- **WHAT THE EXERCISE ASKS**: Set down everything from the start of the items down to and including the line that contains "82: (549, 351)", word for word. Leave the pictures out of your answer.

- **DATA PROVIDED**:
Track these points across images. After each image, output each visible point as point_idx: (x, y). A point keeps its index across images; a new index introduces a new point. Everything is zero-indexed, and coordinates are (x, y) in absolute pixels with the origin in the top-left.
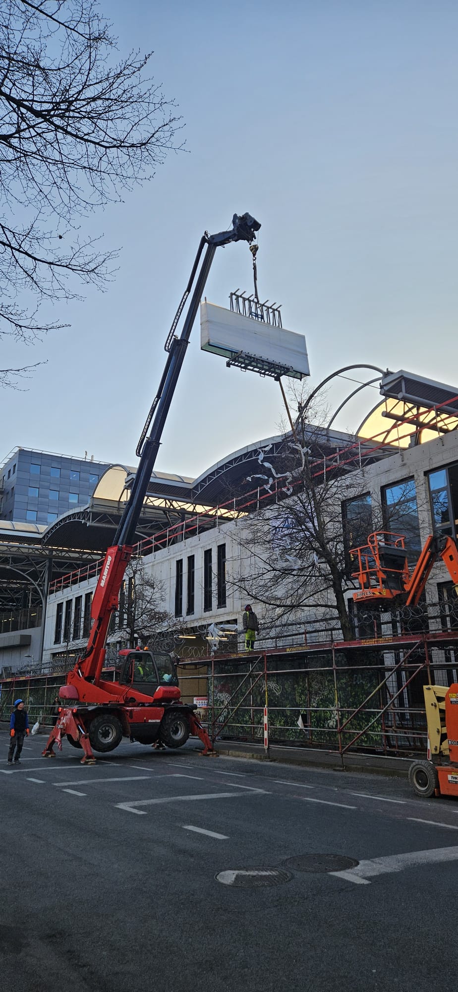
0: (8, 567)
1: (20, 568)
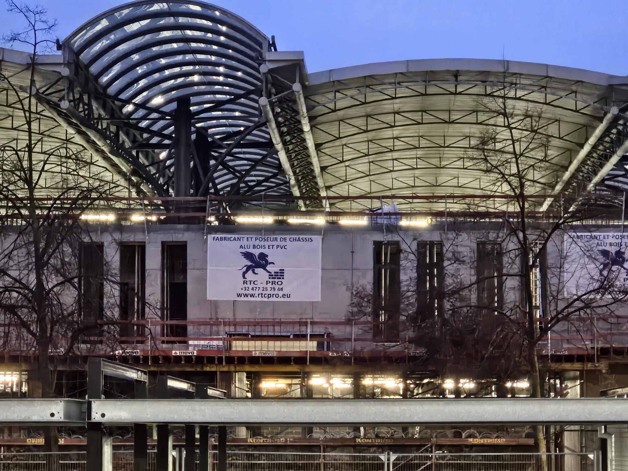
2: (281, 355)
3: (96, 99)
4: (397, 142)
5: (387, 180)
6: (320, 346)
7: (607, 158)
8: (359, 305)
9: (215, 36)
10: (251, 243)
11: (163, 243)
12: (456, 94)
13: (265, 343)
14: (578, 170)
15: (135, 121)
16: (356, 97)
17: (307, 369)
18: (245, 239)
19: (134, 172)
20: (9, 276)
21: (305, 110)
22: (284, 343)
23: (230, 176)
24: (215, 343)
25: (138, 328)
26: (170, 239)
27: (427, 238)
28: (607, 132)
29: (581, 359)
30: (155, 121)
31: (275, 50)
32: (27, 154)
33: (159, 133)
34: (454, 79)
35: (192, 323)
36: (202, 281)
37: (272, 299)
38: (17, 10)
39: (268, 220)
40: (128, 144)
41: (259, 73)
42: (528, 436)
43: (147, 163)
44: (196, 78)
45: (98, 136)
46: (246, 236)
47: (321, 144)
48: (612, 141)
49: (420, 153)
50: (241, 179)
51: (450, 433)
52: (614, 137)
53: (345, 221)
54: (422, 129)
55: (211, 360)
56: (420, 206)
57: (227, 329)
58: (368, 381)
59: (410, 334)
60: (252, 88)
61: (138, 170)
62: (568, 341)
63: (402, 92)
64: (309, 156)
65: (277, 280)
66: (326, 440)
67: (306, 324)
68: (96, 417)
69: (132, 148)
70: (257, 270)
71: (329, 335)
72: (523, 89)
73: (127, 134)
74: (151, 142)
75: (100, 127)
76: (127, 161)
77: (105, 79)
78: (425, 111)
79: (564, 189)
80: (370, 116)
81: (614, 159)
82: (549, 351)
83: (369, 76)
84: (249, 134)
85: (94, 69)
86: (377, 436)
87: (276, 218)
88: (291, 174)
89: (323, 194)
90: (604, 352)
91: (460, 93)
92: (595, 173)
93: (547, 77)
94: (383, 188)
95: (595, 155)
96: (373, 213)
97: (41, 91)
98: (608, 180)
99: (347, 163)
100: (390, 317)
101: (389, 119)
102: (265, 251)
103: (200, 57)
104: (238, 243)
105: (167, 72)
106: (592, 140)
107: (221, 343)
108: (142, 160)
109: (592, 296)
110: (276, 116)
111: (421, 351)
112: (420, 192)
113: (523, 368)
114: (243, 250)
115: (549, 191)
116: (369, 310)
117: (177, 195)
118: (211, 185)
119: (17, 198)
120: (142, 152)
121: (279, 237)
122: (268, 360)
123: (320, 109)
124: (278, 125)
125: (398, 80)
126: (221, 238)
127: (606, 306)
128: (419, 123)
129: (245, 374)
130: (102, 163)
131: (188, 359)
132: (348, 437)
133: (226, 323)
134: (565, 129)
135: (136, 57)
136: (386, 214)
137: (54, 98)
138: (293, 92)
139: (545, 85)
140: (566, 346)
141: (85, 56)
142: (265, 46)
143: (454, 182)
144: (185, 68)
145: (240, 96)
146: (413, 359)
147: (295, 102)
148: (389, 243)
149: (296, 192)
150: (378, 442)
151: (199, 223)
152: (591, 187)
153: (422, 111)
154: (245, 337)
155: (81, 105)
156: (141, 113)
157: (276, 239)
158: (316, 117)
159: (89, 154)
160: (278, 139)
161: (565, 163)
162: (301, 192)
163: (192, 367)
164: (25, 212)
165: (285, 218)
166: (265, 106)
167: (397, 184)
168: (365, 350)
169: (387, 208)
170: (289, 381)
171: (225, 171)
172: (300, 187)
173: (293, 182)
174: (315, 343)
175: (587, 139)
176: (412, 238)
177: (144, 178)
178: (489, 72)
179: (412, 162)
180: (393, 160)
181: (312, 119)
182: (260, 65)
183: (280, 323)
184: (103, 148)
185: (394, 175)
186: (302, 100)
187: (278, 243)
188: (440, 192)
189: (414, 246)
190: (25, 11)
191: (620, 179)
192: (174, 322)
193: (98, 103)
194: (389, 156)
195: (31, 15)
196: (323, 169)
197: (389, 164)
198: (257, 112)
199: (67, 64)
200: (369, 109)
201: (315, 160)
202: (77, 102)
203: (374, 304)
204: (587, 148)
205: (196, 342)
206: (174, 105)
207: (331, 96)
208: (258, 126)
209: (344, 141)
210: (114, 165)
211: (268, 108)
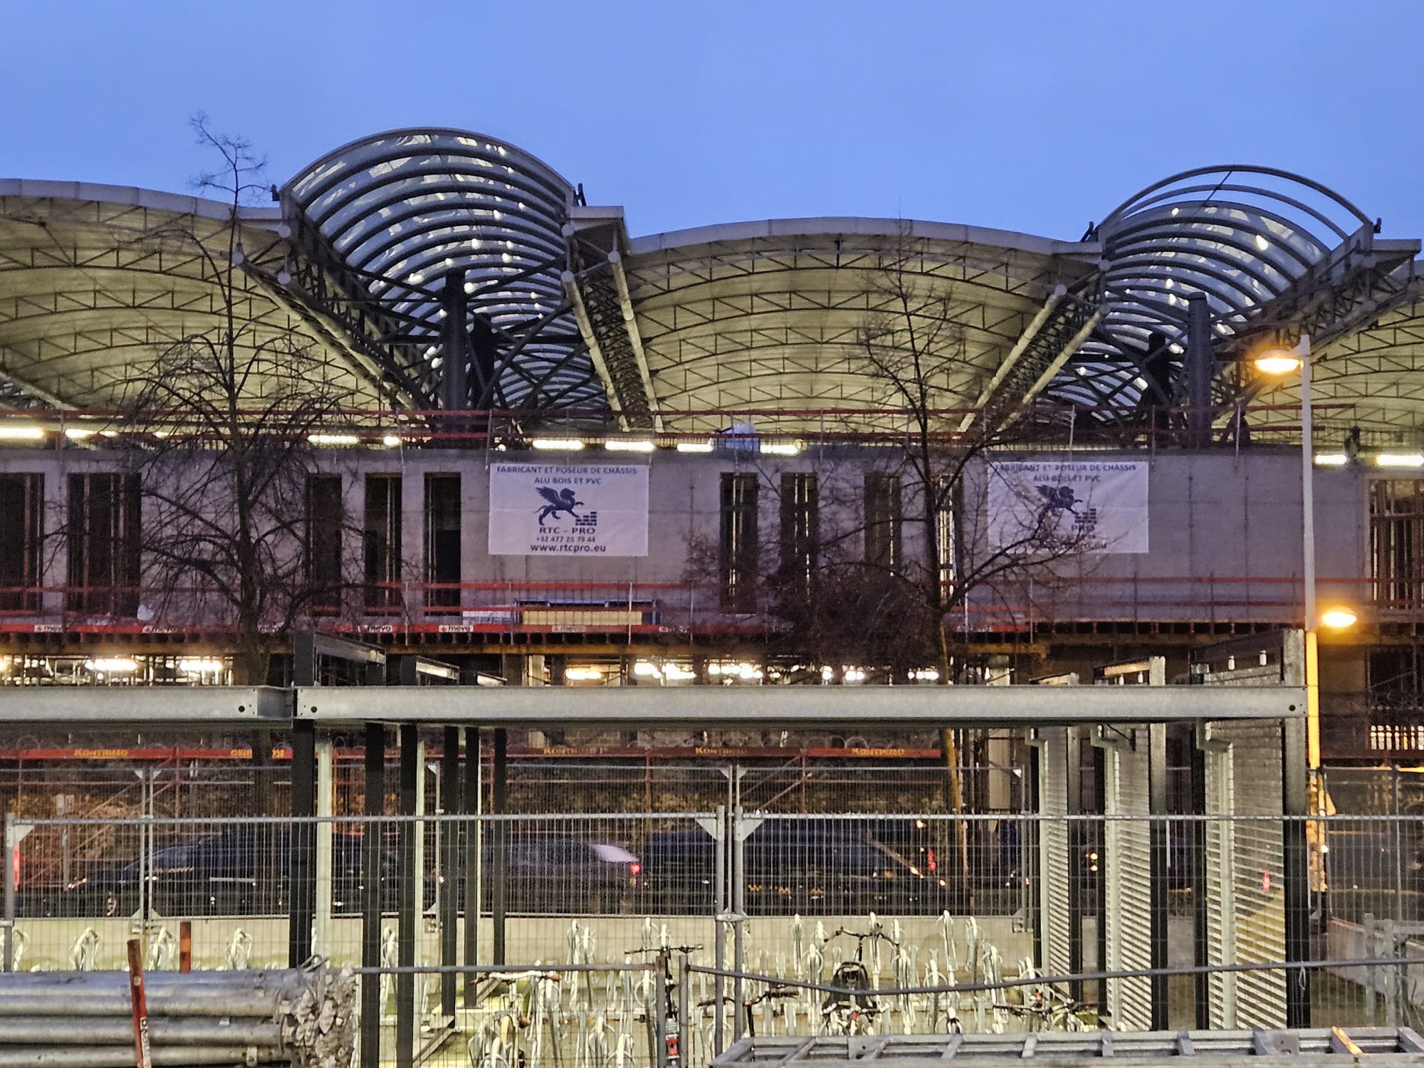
2: (591, 631)
3: (331, 271)
4: (756, 337)
5: (743, 389)
6: (646, 618)
7: (1051, 358)
8: (699, 561)
9: (498, 184)
10: (551, 476)
11: (427, 475)
12: (837, 267)
13: (569, 614)
14: (1011, 374)
15: (387, 304)
16: (698, 272)
17: (628, 651)
18: (543, 470)
19: (387, 377)
20: (201, 519)
21: (626, 290)
22: (596, 615)
23: (525, 383)
24: (500, 614)
25: (390, 595)
26: (437, 469)
27: (797, 469)
28: (1051, 320)
29: (1010, 638)
30: (417, 303)
31: (584, 204)
32: (225, 347)
33: (422, 322)
34: (834, 246)
35: (468, 586)
36: (483, 528)
37: (579, 553)
38: (209, 141)
39: (576, 445)
40: (377, 336)
41: (560, 235)
42: (935, 746)
43: (405, 364)
44: (475, 244)
45: (334, 324)
46: (544, 466)
47: (650, 339)
48: (1058, 333)
49: (788, 351)
50: (537, 388)
51: (827, 740)
52: (1060, 327)
53: (684, 447)
54: (792, 318)
55: (493, 638)
56: (788, 424)
57: (516, 595)
58: (714, 669)
59: (771, 601)
60: (552, 258)
61: (392, 373)
62: (994, 615)
63: (761, 264)
64: (633, 355)
65: (586, 527)
66: (654, 750)
67: (626, 588)
68: (304, 712)
69: (382, 341)
70: (558, 513)
71: (658, 603)
72: (933, 260)
73: (376, 322)
74: (412, 333)
75: (336, 311)
76: (376, 360)
77: (343, 243)
78: (795, 292)
79: (990, 403)
80: (717, 299)
81: (1062, 359)
82: (966, 626)
83: (717, 243)
84: (548, 323)
85: (327, 228)
86: (725, 745)
87: (587, 440)
88: (609, 380)
89: (653, 407)
90: (1043, 629)
91: (843, 267)
92: (1035, 380)
93: (966, 242)
94: (736, 401)
95: (1034, 353)
96: (719, 435)
97: (251, 259)
98: (1051, 389)
99: (687, 366)
100: (743, 579)
101: (745, 303)
102: (571, 487)
103: (479, 213)
104: (533, 476)
105: (432, 235)
106: (1030, 333)
107: (508, 615)
108: (398, 359)
109: (1020, 550)
110: (585, 298)
111: (787, 626)
112: (788, 405)
113: (927, 652)
114: (541, 486)
115: (970, 405)
116: (713, 568)
117: (448, 406)
118: (496, 396)
119: (215, 411)
120: (398, 347)
121: (589, 467)
122: (574, 639)
123: (647, 289)
124: (590, 312)
125: (756, 248)
126: (509, 470)
127: (1041, 563)
128: (786, 310)
129: (543, 659)
130: (340, 362)
131: (462, 637)
132: (685, 745)
133: (515, 588)
134: (992, 317)
135: (385, 213)
136: (737, 436)
137: (270, 269)
138: (609, 263)
139: (961, 254)
140: (989, 620)
141: (314, 210)
142: (570, 198)
143: (836, 393)
144: (459, 229)
145: (536, 270)
146: (775, 637)
147: (612, 278)
148: (742, 476)
149: (616, 406)
150: (726, 752)
151: (477, 448)
152: (1028, 398)
153: (790, 292)
154: (541, 606)
155: (308, 279)
156: (395, 292)
157: (585, 471)
158: (642, 300)
159: (321, 350)
160: (590, 330)
161: (991, 365)
162: (623, 405)
163: (466, 648)
164: (225, 431)
165: (598, 441)
166: (569, 284)
167: (757, 396)
168: (709, 624)
169: (739, 428)
170: (605, 668)
171: (517, 376)
172: (621, 399)
173: (611, 391)
174: (639, 614)
175: (1022, 331)
176: (773, 469)
177: (400, 385)
178: (884, 236)
179: (777, 365)
180: (751, 361)
181: (635, 303)
182: (562, 224)
183: (591, 587)
184: (342, 341)
185: (753, 382)
186: (622, 276)
187: (589, 475)
188: (815, 405)
189: (777, 481)
190: (221, 145)
191: (1069, 387)
192: (440, 586)
193: (335, 278)
194: (745, 355)
195: (230, 149)
196: (653, 373)
197: (745, 368)
198: (558, 293)
199: (287, 221)
200: (717, 289)
201: (641, 361)
202: (301, 276)
203: (721, 560)
204: (1023, 344)
205: (473, 614)
206: (442, 282)
207: (662, 270)
208: (561, 313)
209: (682, 334)
210: (357, 365)
211: (575, 286)
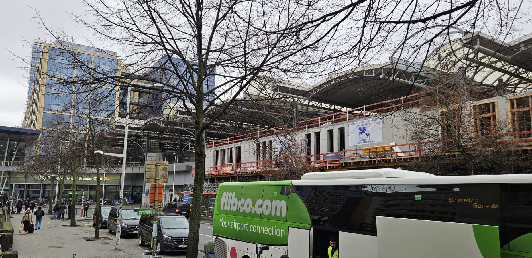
0: (181, 128)
1: (188, 129)
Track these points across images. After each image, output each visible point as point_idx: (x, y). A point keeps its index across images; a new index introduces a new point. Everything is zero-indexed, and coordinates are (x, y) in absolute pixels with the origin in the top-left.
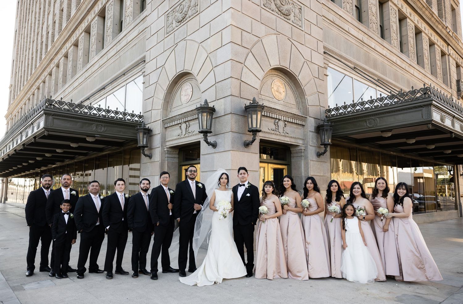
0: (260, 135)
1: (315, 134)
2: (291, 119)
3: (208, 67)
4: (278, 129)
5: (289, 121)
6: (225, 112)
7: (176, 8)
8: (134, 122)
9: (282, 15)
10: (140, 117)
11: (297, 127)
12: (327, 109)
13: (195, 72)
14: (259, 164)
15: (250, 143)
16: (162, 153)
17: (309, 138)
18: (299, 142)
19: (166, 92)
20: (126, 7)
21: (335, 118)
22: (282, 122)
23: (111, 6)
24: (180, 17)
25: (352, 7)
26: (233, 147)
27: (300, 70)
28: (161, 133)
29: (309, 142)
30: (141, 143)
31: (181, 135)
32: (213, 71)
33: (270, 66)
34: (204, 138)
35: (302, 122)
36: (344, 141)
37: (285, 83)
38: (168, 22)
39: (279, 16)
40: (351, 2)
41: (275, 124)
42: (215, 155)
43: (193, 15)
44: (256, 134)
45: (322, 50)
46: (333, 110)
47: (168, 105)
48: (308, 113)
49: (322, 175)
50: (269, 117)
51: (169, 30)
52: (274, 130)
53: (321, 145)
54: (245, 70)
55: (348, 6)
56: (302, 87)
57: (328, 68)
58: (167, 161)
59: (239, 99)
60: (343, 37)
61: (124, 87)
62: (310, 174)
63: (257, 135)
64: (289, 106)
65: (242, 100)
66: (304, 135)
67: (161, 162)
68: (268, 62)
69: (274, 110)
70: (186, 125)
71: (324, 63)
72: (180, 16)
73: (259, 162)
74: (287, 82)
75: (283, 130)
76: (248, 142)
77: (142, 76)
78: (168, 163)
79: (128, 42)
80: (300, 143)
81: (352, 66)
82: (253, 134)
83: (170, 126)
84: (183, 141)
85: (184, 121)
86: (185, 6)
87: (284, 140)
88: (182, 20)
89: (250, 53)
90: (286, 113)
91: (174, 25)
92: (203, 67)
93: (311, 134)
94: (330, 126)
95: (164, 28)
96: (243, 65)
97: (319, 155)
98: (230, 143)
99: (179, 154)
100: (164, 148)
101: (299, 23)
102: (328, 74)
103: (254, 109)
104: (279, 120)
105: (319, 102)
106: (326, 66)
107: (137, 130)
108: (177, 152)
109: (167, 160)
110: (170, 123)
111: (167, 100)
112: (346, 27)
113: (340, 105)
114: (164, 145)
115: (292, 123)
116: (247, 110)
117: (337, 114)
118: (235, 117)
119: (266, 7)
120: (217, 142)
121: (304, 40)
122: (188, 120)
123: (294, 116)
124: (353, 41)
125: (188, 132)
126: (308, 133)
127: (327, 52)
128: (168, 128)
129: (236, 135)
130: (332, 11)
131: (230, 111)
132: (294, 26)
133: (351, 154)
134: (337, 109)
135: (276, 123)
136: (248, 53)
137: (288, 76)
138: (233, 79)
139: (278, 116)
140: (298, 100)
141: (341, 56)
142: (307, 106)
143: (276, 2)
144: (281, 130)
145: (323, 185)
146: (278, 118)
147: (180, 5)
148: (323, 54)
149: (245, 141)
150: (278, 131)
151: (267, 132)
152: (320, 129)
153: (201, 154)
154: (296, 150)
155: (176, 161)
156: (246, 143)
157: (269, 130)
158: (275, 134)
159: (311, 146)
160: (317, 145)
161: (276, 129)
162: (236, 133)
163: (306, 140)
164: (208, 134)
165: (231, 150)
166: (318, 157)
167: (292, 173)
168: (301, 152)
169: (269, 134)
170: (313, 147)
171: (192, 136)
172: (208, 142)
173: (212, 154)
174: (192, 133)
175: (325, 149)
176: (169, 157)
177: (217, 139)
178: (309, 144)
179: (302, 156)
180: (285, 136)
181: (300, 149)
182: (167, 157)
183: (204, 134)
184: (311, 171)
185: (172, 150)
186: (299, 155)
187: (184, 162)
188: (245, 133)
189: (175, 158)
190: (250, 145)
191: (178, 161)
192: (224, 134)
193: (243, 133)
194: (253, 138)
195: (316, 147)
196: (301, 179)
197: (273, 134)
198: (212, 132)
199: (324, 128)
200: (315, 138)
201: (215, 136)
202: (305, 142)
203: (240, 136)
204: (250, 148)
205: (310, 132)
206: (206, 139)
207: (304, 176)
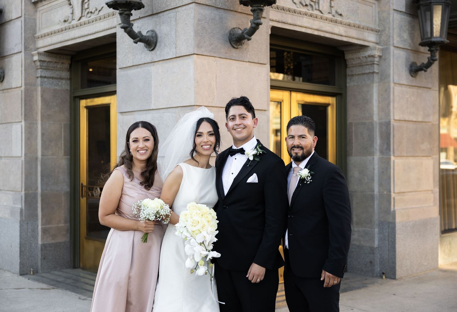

- **EXERCISE ANSWER**:
Track these points across images. After each image, output each visible point as point_idx: (x, y). A point keeps its index across images; a new index introduces a new point. Everything is zero-indexed, and coordinates are (x, y) in absolute pixels with the origin in the top-left.
0: (8, 567)
1: (20, 568)
2: (281, 355)
3: (96, 99)
4: (397, 142)
5: (387, 180)
6: (320, 346)
7: (607, 158)
8: (359, 305)
9: (215, 36)
10: (251, 243)
11: (163, 243)
12: (456, 94)
13: (265, 343)
14: (578, 170)
15: (135, 121)
16: (356, 97)
17: (307, 369)
18: (245, 239)
19: (134, 172)
20: (9, 276)
21: (305, 110)
22: (284, 343)
23: (230, 176)
24: (215, 343)
25: (138, 328)
26: (170, 239)
27: (427, 238)
28: (607, 132)
29: (581, 359)
30: (155, 121)
31: (275, 50)
32: (27, 154)
33: (159, 133)
34: (454, 79)
35: (192, 323)
36: (202, 281)
37: (272, 299)
38: (17, 10)
39: (268, 220)
40: (128, 144)
41: (259, 73)
42: (528, 436)
43: (147, 163)
44: (196, 78)
45: (98, 136)
46: (246, 236)
47: (321, 144)
48: (612, 141)
49: (420, 153)
50: (241, 179)
51: (450, 433)
52: (614, 137)
53: (345, 221)
54: (422, 129)
55: (211, 360)
56: (420, 206)
57: (227, 329)
58: (368, 381)
59: (410, 334)
60: (252, 88)
61: (138, 170)
62: (568, 341)
63: (402, 92)
64: (309, 156)
65: (277, 280)
66: (326, 440)
67: (306, 324)
68: (96, 417)
69: (132, 148)
70: (257, 270)
71: (329, 335)
72: (523, 89)
73: (127, 134)
74: (151, 142)
75: (100, 127)
76: (127, 161)
77: (105, 79)
78: (425, 111)
79: (564, 189)
80: (370, 116)
81: (614, 159)
82: (549, 351)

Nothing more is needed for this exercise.